The boy’s family would soon be able to install an indoor toilet and shower in the old house. Within two or three years, they would even be able to purchase a television set despite the high cost. For the family’s economic fortunes were improving. The boy’s father had found steady employment working on the estate of a wealthy American in the summers and picking up odd jobs in the winter. And in the development that would lift the family forever out of poverty, the mother went out to work.
The man who set this happy train of events in progress was an old Jewish friend of her father who had often dropped in to chat or buy lake trout from him at his home at the Indian Camp during the Great Depression. Later, he had opened a small tourist lodge in the village to cater to Jews who were made to feel unwelcome or simply turned away in that era of open anti-Semitism from the mainstream tourist hotels in the area. Now he stopped the boy’s mother in the street.
“I’m having trouble finding good help at the lodge. Why don’t you come and see if the work suits you? And bring your kids. They can play with the children of the guests on the beach and eat with the rest of us in the staff dining room. The food is kosher, but I guarantee they’ll like it.”

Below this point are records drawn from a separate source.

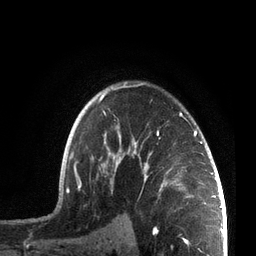
Breast MRI, one axial slice; position 52 of 72 along the scan axis; cropped to one breast; dynamic contrast-enhanced series, time point 2 of 7 at this slice position (early post-contrast); 3 T; TE 2.1 ms, TR 5.1 ms; 256 × 256 image matrix, field of view 160 × 160 mm. Female patient.
Annotated regions visible in this slice (semi-automatic segmentation, software-assisted and operator-edited):
- enhancing-tissue mask used for the functional tumour volume (all voxels passing the contrast-enhancement thresholds inside the analysis volume; usually the tumour): bounding box [x1, y1, x2, y2] px = [66, 83, 207, 208]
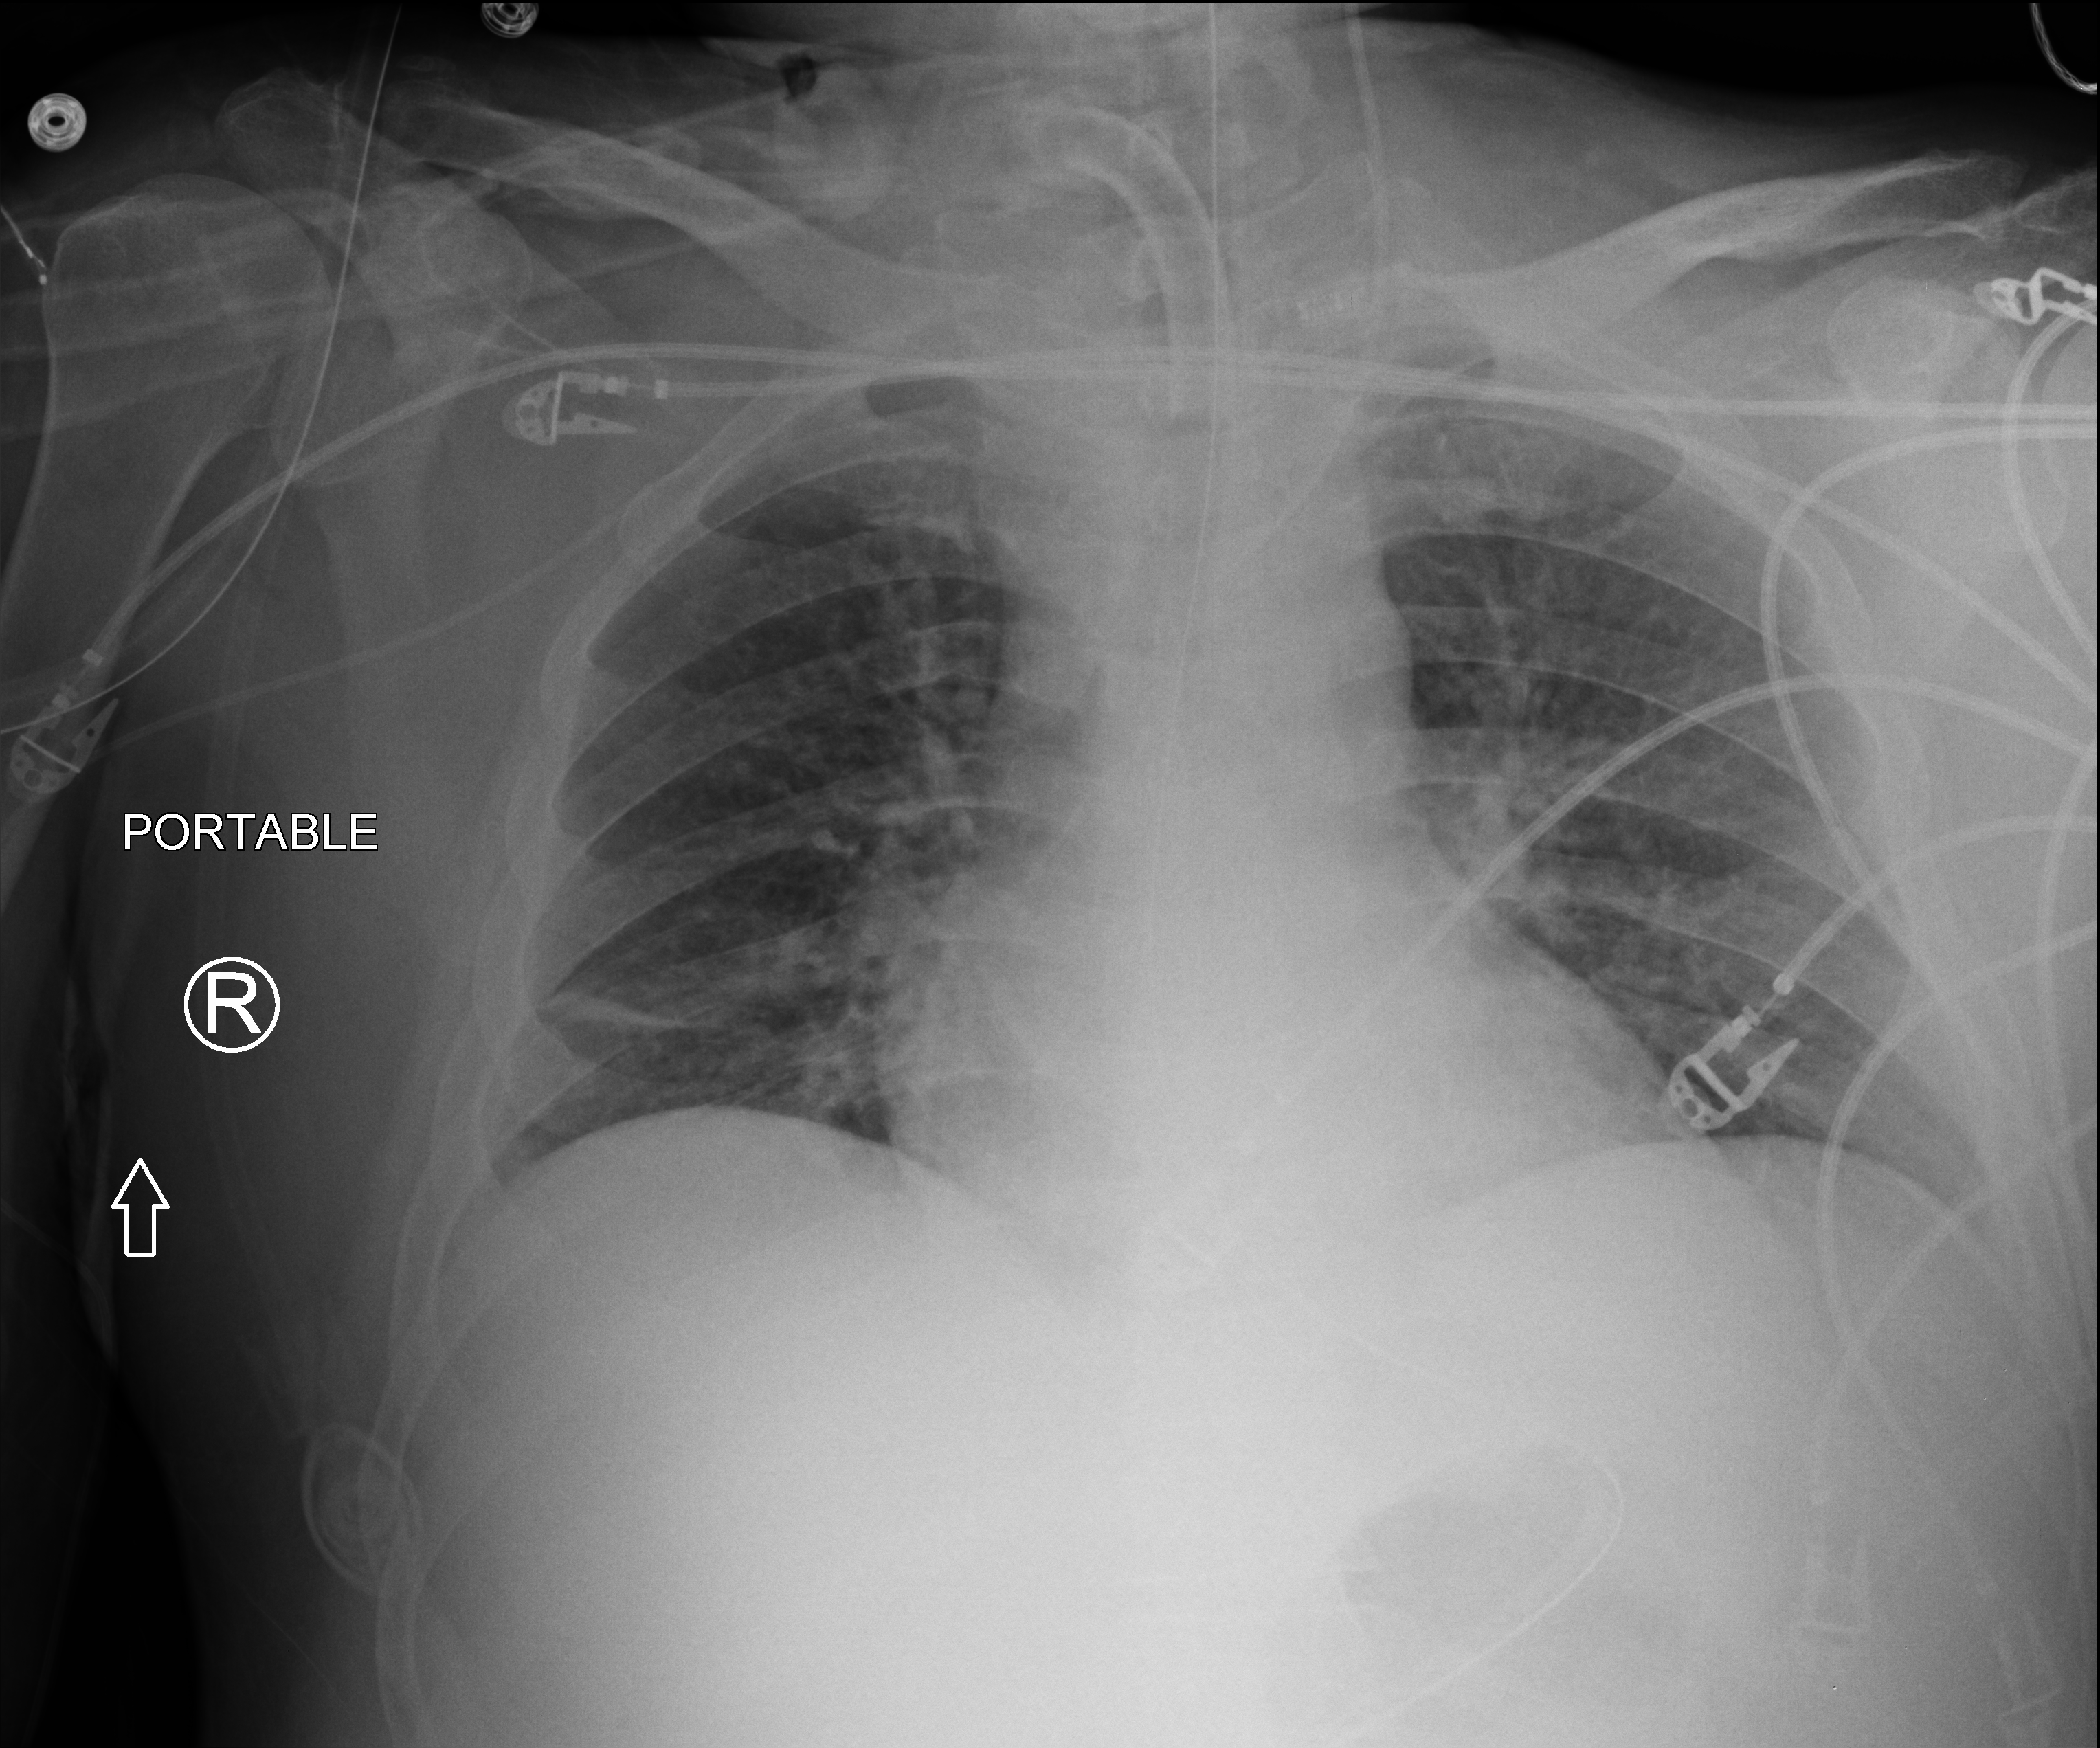
Chest X-ray (portable). Patient hospitalised with COVID-19; male, aged 18–59 years.
From the hospital-stay record, not from the radiograph (when in the stay this image was taken is not recorded):
- mechanically ventilated during this hospital stay: yes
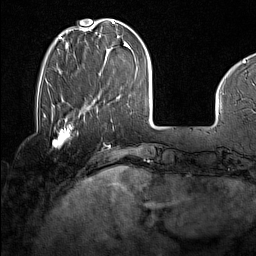
Breast MRI (dynamic contrast-enhanced), one axial slice. Slice 37 of 160 in the series (ordered by position). Cropped to one breast. Dynamic contrast-enhanced series, time point 2 of 7 at this slice position (early post-contrast). 1.5 T. TE 1.8 ms, TR 5 ms. 1 mm slice thickness. 256 × 256 image matrix, field of view 227 × 227 mm. Female patient.
Annotated regions visible in this slice (semi-automatically segmented with operator editing):
- enhancing-tissue mask used for the functional tumour volume (all voxels passing the contrast-enhancement thresholds inside the analysis volume; usually the tumour): bounding box [x1, y1, x2, y2] px = [43, 116, 77, 148]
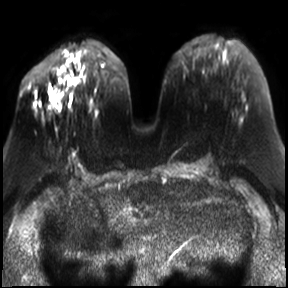
Breast MRI, one axial slice; slice 12 of 30 in the series (ordered by position); diffusion-weighted series; image 2 of 4 stored at this slice position (different b-values; order by instance number); 3 T; 288 × 288 image matrix, field of view 340 × 340 mm. Female patient.
Annotated regions visible in this slice (manually delineated by an expert):
- tumour on diffusion-weighted imaging: bounding box [x1, y1, x2, y2] px = [47, 72, 68, 104]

The boy’s mother soon reported for work, discovering that it helped relieve her depression as well as bring in a second income.
As for the boy, it was his first contact with Jews. He had, however, often heard his parents talk of a Jewish doctor who had saved his brother’s life the year before the family moved to Port Carling. His brother, sick with pneumonia, had been given up for lost, and his mother had been summoned to the hospital to be with him as he died. The doctor, however, managed to obtain a small supply of penicillin, the miracle drug that had just been developed and reserved for use on wounded soldiers in Europe. Instead of dying, his brother pulled through and the parents credited the fact that the doctor came from a community of people renowned for their great learning for saving his life. The boy was familiar with the stories of the Jewish people in the Bible from his Sunday school classes. He had also heard the usual racist remarks about them in the schoolyard. Exposed to the real people, however, he found the friendly proprietor, his family, and the middle-class Jewish vacationers no different from anyone else.

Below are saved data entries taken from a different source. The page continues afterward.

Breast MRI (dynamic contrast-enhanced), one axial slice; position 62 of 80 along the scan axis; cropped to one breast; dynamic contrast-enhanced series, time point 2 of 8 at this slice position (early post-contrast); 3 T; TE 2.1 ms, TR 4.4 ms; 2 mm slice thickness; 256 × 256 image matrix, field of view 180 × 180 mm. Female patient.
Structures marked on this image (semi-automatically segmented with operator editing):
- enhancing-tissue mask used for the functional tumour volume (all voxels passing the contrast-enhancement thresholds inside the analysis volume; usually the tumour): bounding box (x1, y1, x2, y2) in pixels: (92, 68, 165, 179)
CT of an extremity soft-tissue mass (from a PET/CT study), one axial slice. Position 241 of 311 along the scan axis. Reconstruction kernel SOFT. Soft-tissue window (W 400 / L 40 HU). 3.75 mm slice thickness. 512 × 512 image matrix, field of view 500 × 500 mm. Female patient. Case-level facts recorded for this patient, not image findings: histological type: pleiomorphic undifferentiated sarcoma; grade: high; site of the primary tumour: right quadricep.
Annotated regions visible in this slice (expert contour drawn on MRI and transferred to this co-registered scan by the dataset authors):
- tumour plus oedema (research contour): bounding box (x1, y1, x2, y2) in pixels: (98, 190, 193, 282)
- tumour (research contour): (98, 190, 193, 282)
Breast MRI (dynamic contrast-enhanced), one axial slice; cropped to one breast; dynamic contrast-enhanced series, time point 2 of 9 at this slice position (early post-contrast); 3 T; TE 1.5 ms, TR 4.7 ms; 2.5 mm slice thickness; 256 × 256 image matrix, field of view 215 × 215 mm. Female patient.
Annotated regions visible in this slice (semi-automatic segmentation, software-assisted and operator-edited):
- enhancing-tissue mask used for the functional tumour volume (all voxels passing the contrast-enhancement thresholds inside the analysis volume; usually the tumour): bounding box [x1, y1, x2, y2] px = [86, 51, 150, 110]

This applied to the young, good-natured waiters from the big city who laughed and joked in the dining room.
Until the day the boy saw the numbers tattooed on their arms. The young men were different, he saw, not because they were Jews, but because of the terrible things they had suffered. They were Holocaust survivors, refugees to Canada who were given summer work by the tourist lodge owner. The boy knew something of what they had been through since his uncle had been a war photographer in the Canadian Army who had entered the death camps in 1945 and afterwards tried to relate to his family the horrible things he had seen.
From their experiences, the boy believed, the waiters had gained insights into the joy of living and the tragedy of death that set them apart from anyone he knew or would ever know. He wanted to ask them about the questions that perplexed him, but sensing they would not want to talk about anything that reminded them of their sufferings, said nothing. In later life, however, whenever he faced problems that seemed insurmountable, he would think of the young men he met that summer, who had endured such pain and yet retained such a passion for life.